Zero To One – Peter Thiel
Transforming online payments forever, and making a fortune whilst doing so, Paypal founder Peter Thiel is one of Silicon Valley’s most recognised icons. Zero To One compiles his thoughts and the lessons learned building one of the most successful start ups ever out of what has been the modern California gold rush.
Tinged with Thiel’s trademark outspoken manner, Zero To One covers everything one needs to consider when running a tech business, from teams to monopolies.
Key Takeaway: Be unique. Simple enough, huh? Yet Thiel has some good points to make: it’s not enough for your idea to be unique, it has to be equally valuable. However, if it’s both of those, you save yourself a lot of competition and you can swap the hassle of marketing wars for time spent focusing on development.
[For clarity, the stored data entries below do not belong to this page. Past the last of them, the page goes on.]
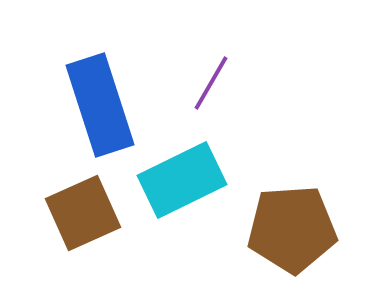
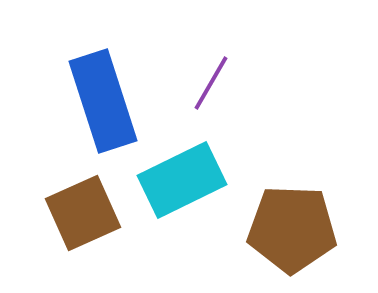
blue rectangle: moved 3 px right, 4 px up
brown pentagon: rotated 6 degrees clockwise
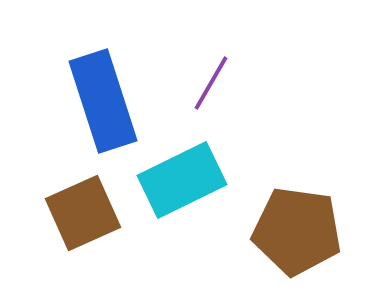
brown pentagon: moved 5 px right, 2 px down; rotated 6 degrees clockwise
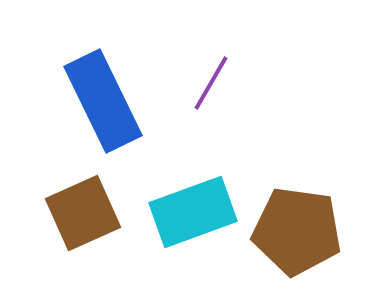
blue rectangle: rotated 8 degrees counterclockwise
cyan rectangle: moved 11 px right, 32 px down; rotated 6 degrees clockwise
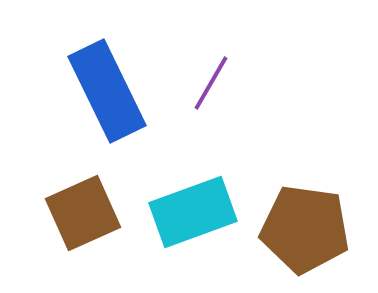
blue rectangle: moved 4 px right, 10 px up
brown pentagon: moved 8 px right, 2 px up
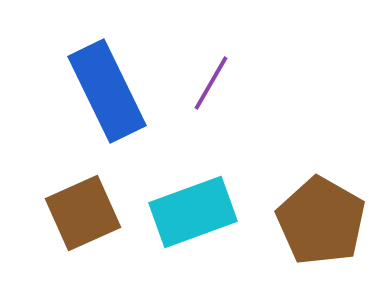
brown pentagon: moved 16 px right, 8 px up; rotated 22 degrees clockwise
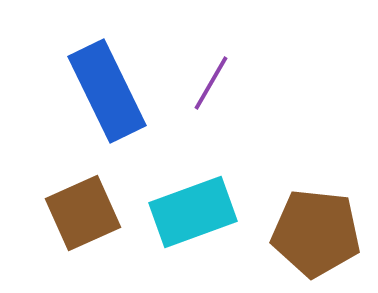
brown pentagon: moved 5 px left, 12 px down; rotated 24 degrees counterclockwise
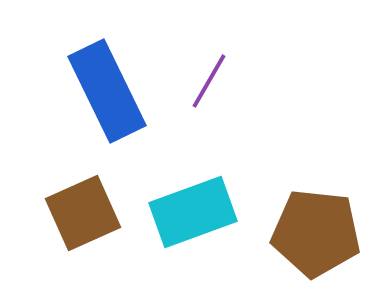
purple line: moved 2 px left, 2 px up
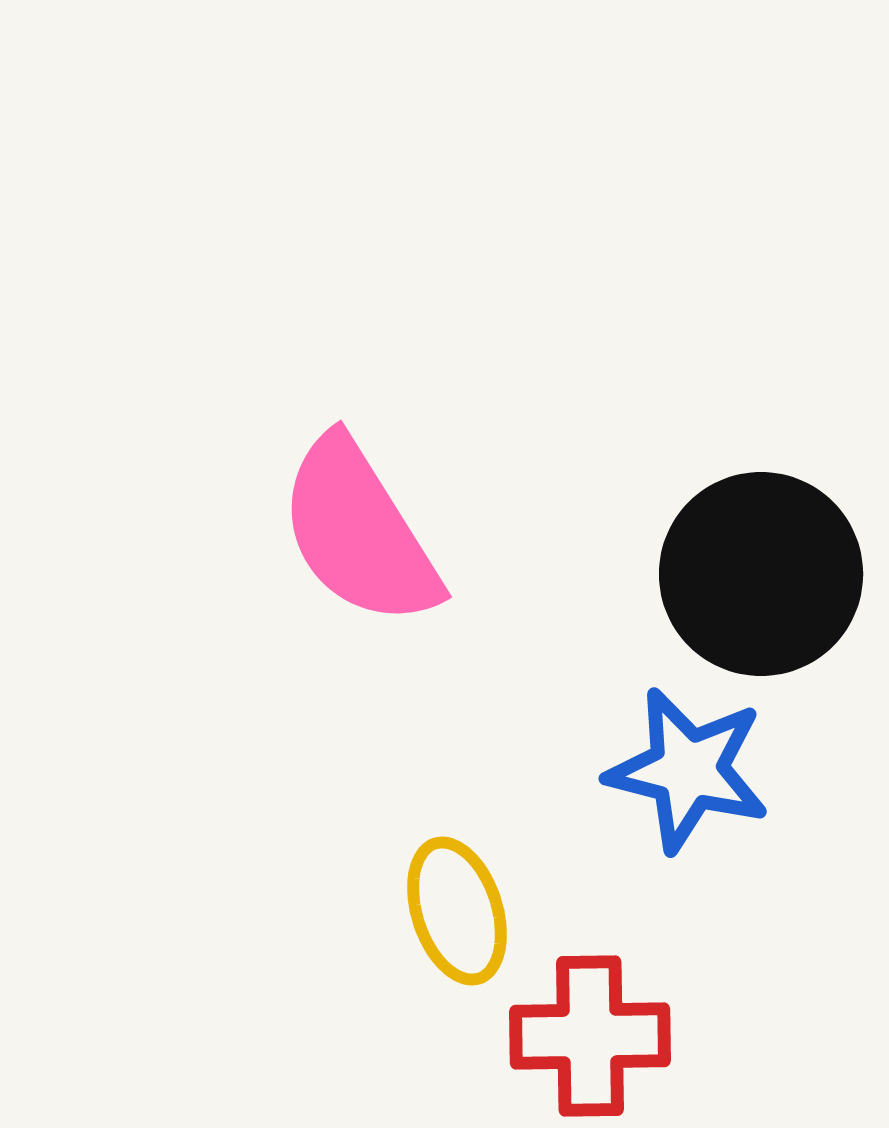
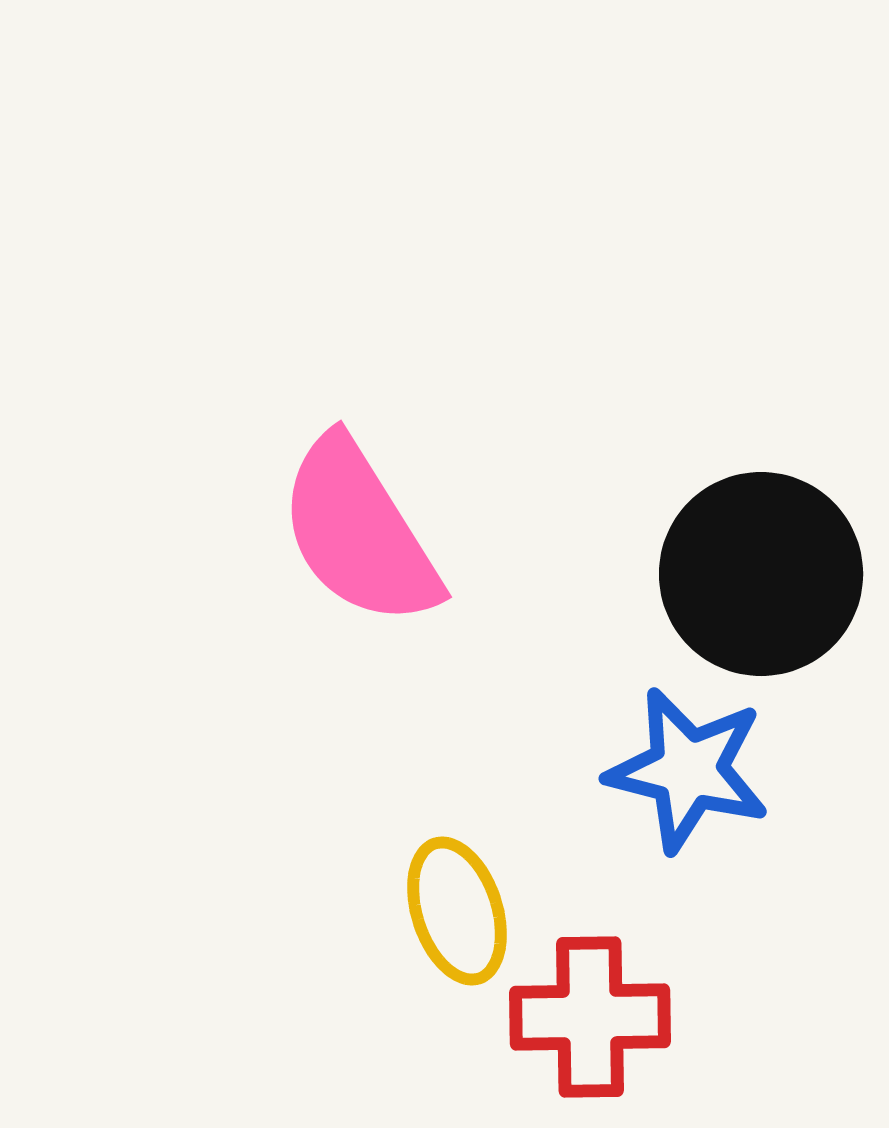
red cross: moved 19 px up
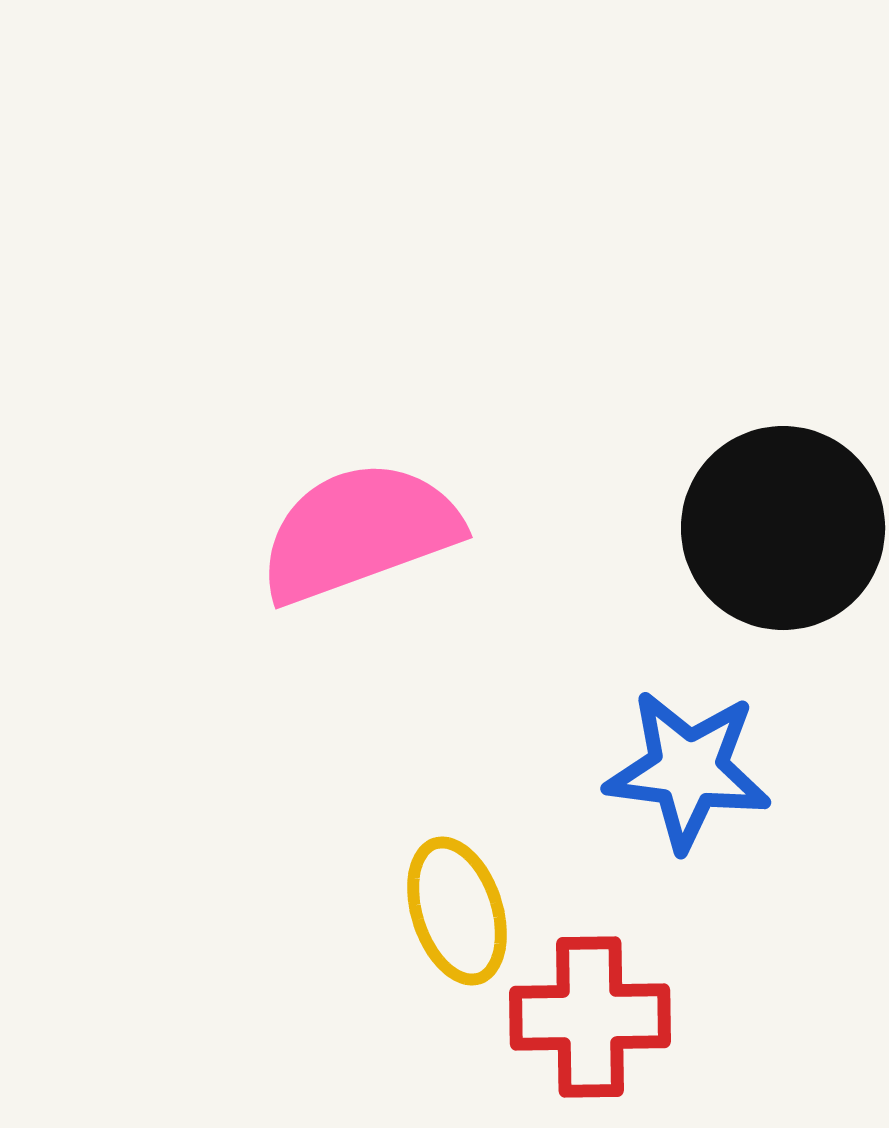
pink semicircle: rotated 102 degrees clockwise
black circle: moved 22 px right, 46 px up
blue star: rotated 7 degrees counterclockwise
How I Built This – Guy Raz
The last entry on our list isn’t a biography or memoir per say, but along with its namesake NPR podcast, How I Built This is a must for those interested in business, entrepreneurialism and how some of the world’s most notable brands came to be.
Pulling together the lessons learned from interviews with company founders spanning the likes of Patagonia, Headspace and Dell, to name but a few, the book is the perfect written companion to the award-winning podcast and bursting with insight and human experience.
Key Takeaway: Resilience is key. The stories businesspeople recount to Raz are as much about riding through hard times as they are of smart, innovative ideas. With world-challenging ideas often comes equally large problems and setbacks. The the most successful people batten down the hatches and hold on for dear life until the storm is over.